[Items from a data source]
• • • • • • •

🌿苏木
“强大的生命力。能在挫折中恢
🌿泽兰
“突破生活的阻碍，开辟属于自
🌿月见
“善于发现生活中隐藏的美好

• • • • • • •

The answer consists of every entry, returned exactly.

**TASK RESULT:**
🌿苏木
“强大的生命力。能在挫折中恢
🌿泽兰
“突破生活的阻碍，开辟属于自
🌿月见
“善于发现生活中隐藏的美好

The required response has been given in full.